Flash forward to May 2018, and this attitude was clearly at work following Israel’s massacre of 60 Palestinians in the Gaza Strip in a single day, an event that enabled the New York Times to once again showcase its flair for dehumanising Israel’s victims while celebrating Israeli state terrorism.

Never one to pass up the chance for a good lecture, Friedman refrained in this instance from resurrecting his diagnosis that Palestinians are "gripped by collective madness" but did manage the following Orientalist annihilation of logic: "I appreciate the Gazans' sense of injustice. Why should they pay with their ancestral homes for Jewish refugees who lost theirs in Germany or Iraq?

"The only answer is that history is full of such injustices and of refugees who have reconciled with them and moved on, not passed on their refugee status to their kids and their kids' kids."
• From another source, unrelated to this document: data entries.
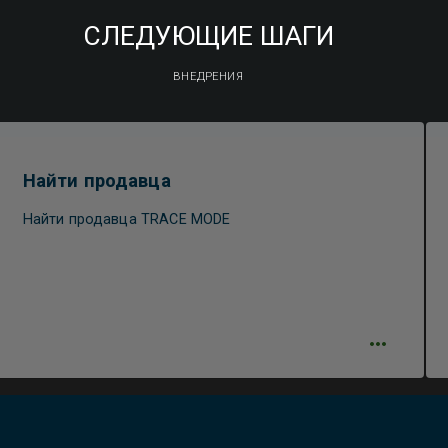
СЛЕДУЮЩИЕ ШАГИ
ВНЕДРЕНИЯ
Найти продавца
Найти продавца TRACE MODE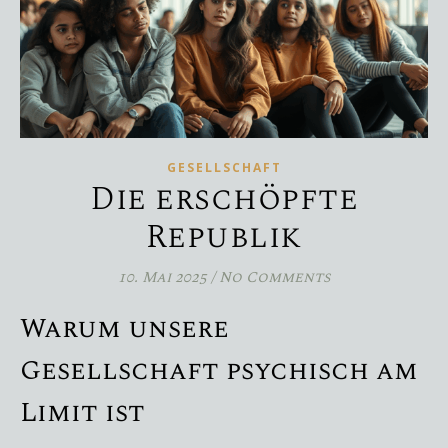
GESELLSCHAFT
Die erschöpfte
Republik
10. Mai 2025
/
No Comments
Warum unsere
Gesellschaft psychisch am
Limit ist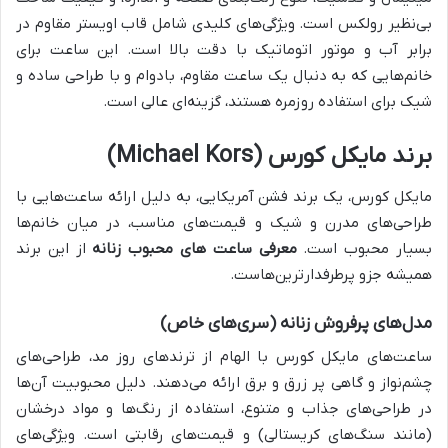
بی‌نظیر رولکس است. ویژگی‌های کلیدی شامل قاب اويستر مقاوم در
برابر آب و موتور اتوماتیک با دقت بالا است. این ساعت برای
خانم‌هایی که به دنبال یک ساعت مقاوم، بادوام و با طراحی ساده و
شیک برای استفاده روزمره هستند، گزینه‌ای عالی است.
برند مایکل کورس (Michael Kors)
مایکل کورس، یک برند فشن آمریکایی، به دلیل ارائه ساعت‌هایی با
طراحی‌های مدرن و شیک و قیمت‌های مناسب، در میان خانم‌ها
بسیار محبوب است.
معرفی ساعت های محبوب زنانه
از این برند
همیشه جزو پرطرفدارترین‌هاست.
مدل‌های پرفروش زنانه (سری‌های خاص)
ساعت‌های مایکل کورس با الهام از ترندهای روز مد، طراحی‌های
چشم‌نواز و گاهی پر زرق و برق ارائه می‌دهند. دلیل محبوبیت آن‌ها
در طراحی‌های جذاب و متنوع، استفاده از رنگ‌ها و مواد درخشان
(مانند سنگ‌های کریستالی) و قیمت‌های رقابتی است. ویژگی‌های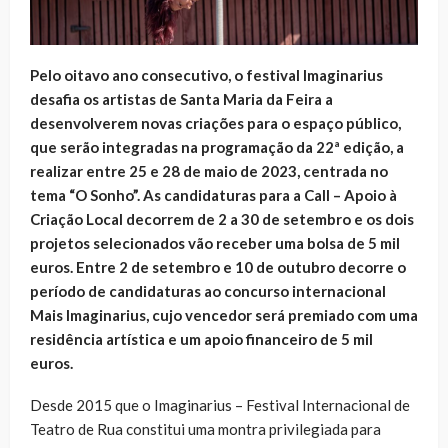
Pelo oitavo ano consecutivo, o festival Imaginarius
desafia os artistas de Santa Maria da Feira a
desenvolverem novas criações para o espaço público,
que serão integradas na programação da 22ª edição, a
realizar entre 25 e 28 de maio de 2023, centrada no
tema “O Sonho”. As candidaturas para a Call – Apoio à
Criação Local decorrem de 2 a 30 de setembro e os dois
projetos selecionados vão receber uma bolsa de 5 mil
euros. Entre 2 de setembro e 10 de outubro decorre o
período de candidaturas ao concurso internacional
Mais Imaginarius, cujo vencedor será premiado com uma
residência artística e um apoio financeiro de 5 mil
euros.
Desde 2015 que o Imaginarius – Festival Internacional de
Teatro de Rua constitui uma montra privilegiada para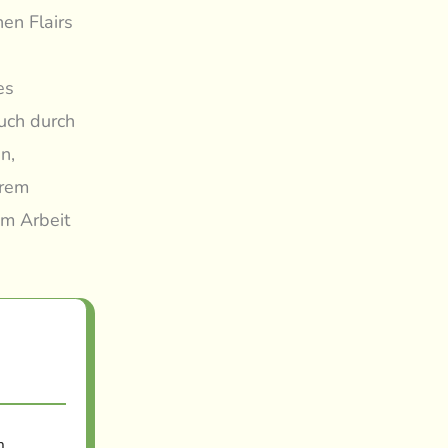
nen Flairs
es
uch durch
n,
hrem
m Arbeit
m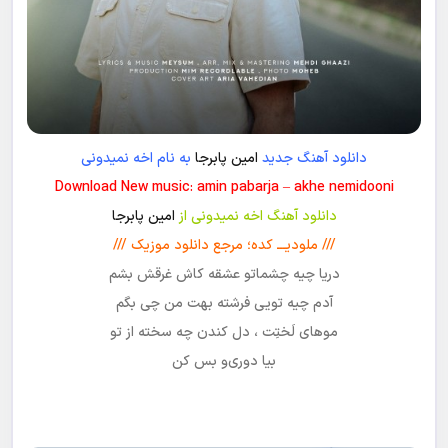
دانلود آهنگ جدید
امین پابرجا
به نام اخه نمیدونی
Download New music: amin pabarja – akhe nemidooni
دانلود آهنگ اخه نمیدونی از
امین پابرجا
/// ملودیـــ کده؛ مرجع دانلود موزیک ///
دریا چیه چشماتو عشقه کاش غرقش بشم
آدم چیه تویی فرشته بهت من چی بگم
موهای لَختِت ، دل کندن چه سخته از تو
بیا دوری‌و بس کن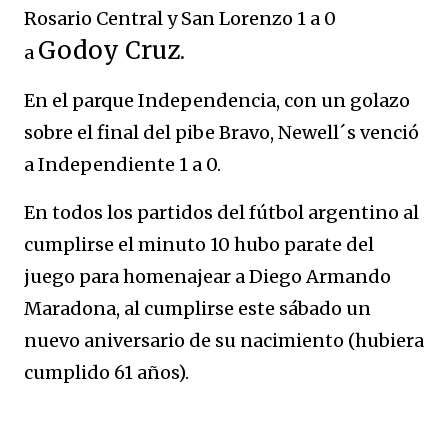
Rosario Central y San Lorenzo 1 a 0
Godoy Cruz.
a
En el parque Independencia, con un golazo
sobre el final del pibe Bravo, Newell´s venció
a Independiente 1 a 0.
En todos los partidos del fútbol argentino al
cumplirse el minuto 10 hubo parate del
juego para homenajear a Diego Armando
Maradona, al cumplirse este sábado un
nuevo aniversario de su nacimiento (hubiera
cumplido 61 años).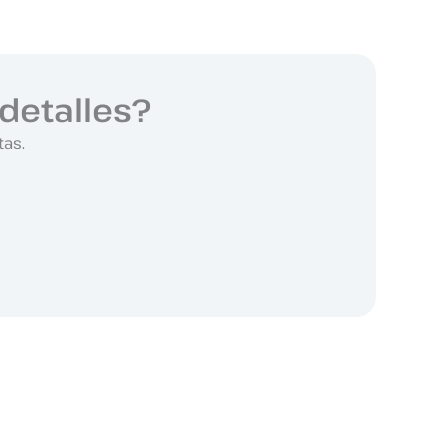
detalles?
tas.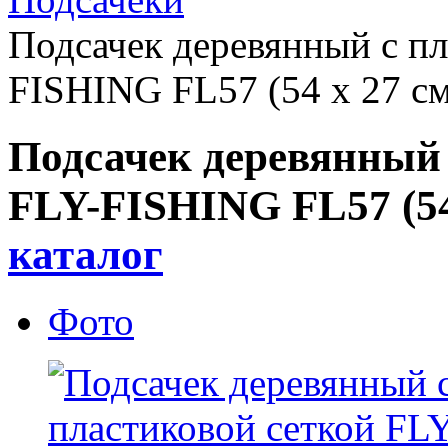
Подсачек деревянный с пл
FISHING FL57 (54 х 27 см
Подсачек деревянный 
FLY-FISHING FL57 (54
каталог
Фото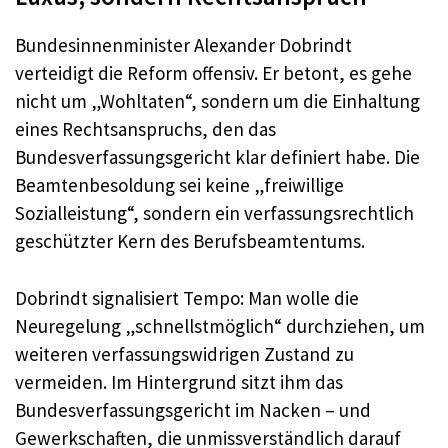
Bundesinnenminister Alexander Dobrindt
verteidigt die Reform offensiv. Er betont, es gehe
nicht um „Wohltaten“, sondern um die Einhaltung
eines Rechtsanspruchs, den das
Bundesverfassungsgericht klar definiert habe. Die
Beamtenbesoldung sei keine „freiwillige
Sozialleistung“, sondern ein verfassungsrechtlich
geschützter Kern des Berufsbeamtentums.
Dobrindt signalisiert Tempo: Man wolle die
Neuregelung „schnellstmöglich“ durchziehen, um
weiteren verfassungswidrigen Zustand zu
vermeiden. Im Hintergrund sitzt ihm das
Bundesverfassungsgericht im Nacken – und
Gewerkschaften, die unmissverständlich darauf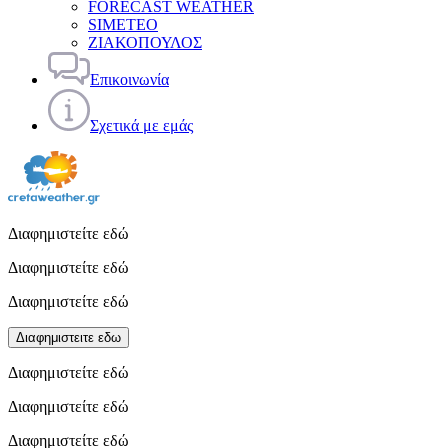
FORECAST WEATHER
SIMETEO
ΖΙΑΚΟΠΟΥΛΟΣ
Επικοινωνία
Σχετικά με εμάς
Διαφημιστείτε εδώ
Διαφημιστείτε εδώ
Διαφημιστείτε εδώ
Διαφημιστειτε εδω
Διαφημιστείτε εδώ
Διαφημιστείτε εδώ
Διαφημιστείτε εδώ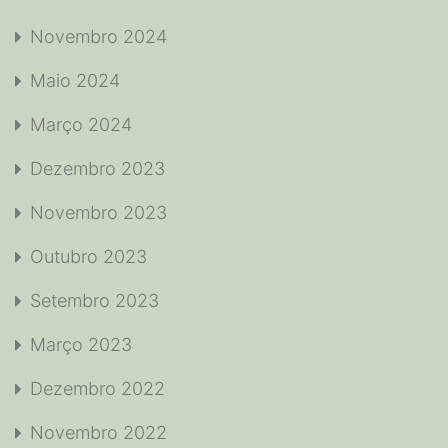
Novembro 2024
Maio 2024
Março 2024
Dezembro 2023
Novembro 2023
Outubro 2023
Setembro 2023
Março 2023
Dezembro 2022
Novembro 2022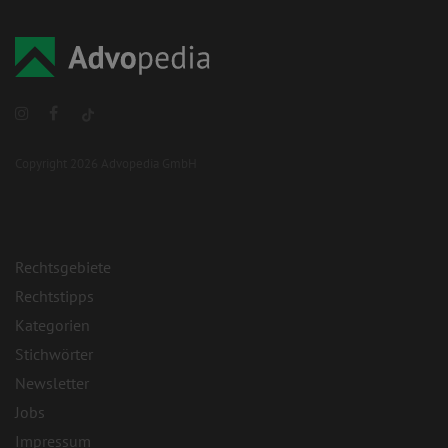
Copyright 2026 Advopedia GmbH
Rechtsgebiete
Rechtstipps
Kategorien
Stichwörter
Newsletter
Jobs
Impressum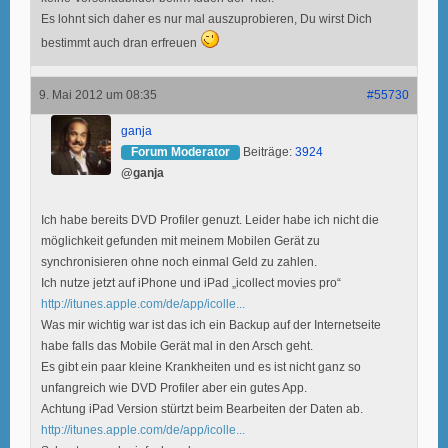
Es lohnt sich daher es nur mal auszuprobieren, Du wirst Dich
bestimmt auch dran erfreuen
9. Mai 2012 um 08:35
#55730
ganja
Forum Moderator
Beiträge:
3924
@ganja
Ich habe bereits DVD Profiler genuzt. Leider habe ich nicht die
möglichkeit gefunden mit meinem Mobilen Gerät zu
synchronisieren ohne noch einmal Geld zu zahlen.
Ich nutze jetzt auf iPhone und iPad „icollect movies pro“
http://itunes.apple.com/de/app/icolle...
Was mir wichtig war ist das ich ein Backup auf der Internetseite
habe falls das Mobile Gerät mal in den Arsch geht.
Es gibt ein paar kleine Krankheiten und es ist nicht ganz so
unfangreich wie DVD Profiler aber ein gutes App.
Achtung iPad Version stürtzt beim Bearbeiten der Daten ab.
http://itunes.apple.com/de/app/icolle...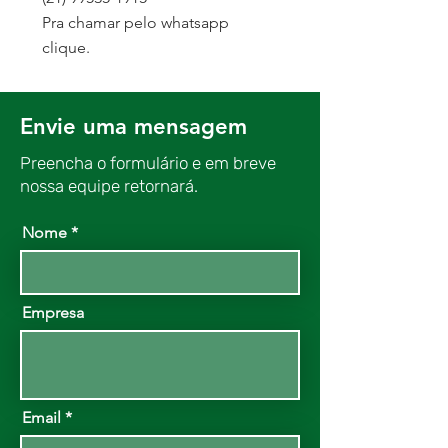
Pra chamar pelo whatsapp
clique.
Envie uma mensagem
Preencha o formulário e em breve
nossa equipe retornará.
Nome
Empresa
Email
It's anyone's guess, of course, why refugees might up and decide that they are no longer refugees when they are effectively imprisoned in a besieged and blockaded coastal enclave by a US-backed entity that continues to regularly slaughter them seven decades after usurping their land.

Forty years after the publication of Orientalism, the West's punitive mission civilisatrice shows no signs of abating, but "civilisation" has proved itself vastly overrated.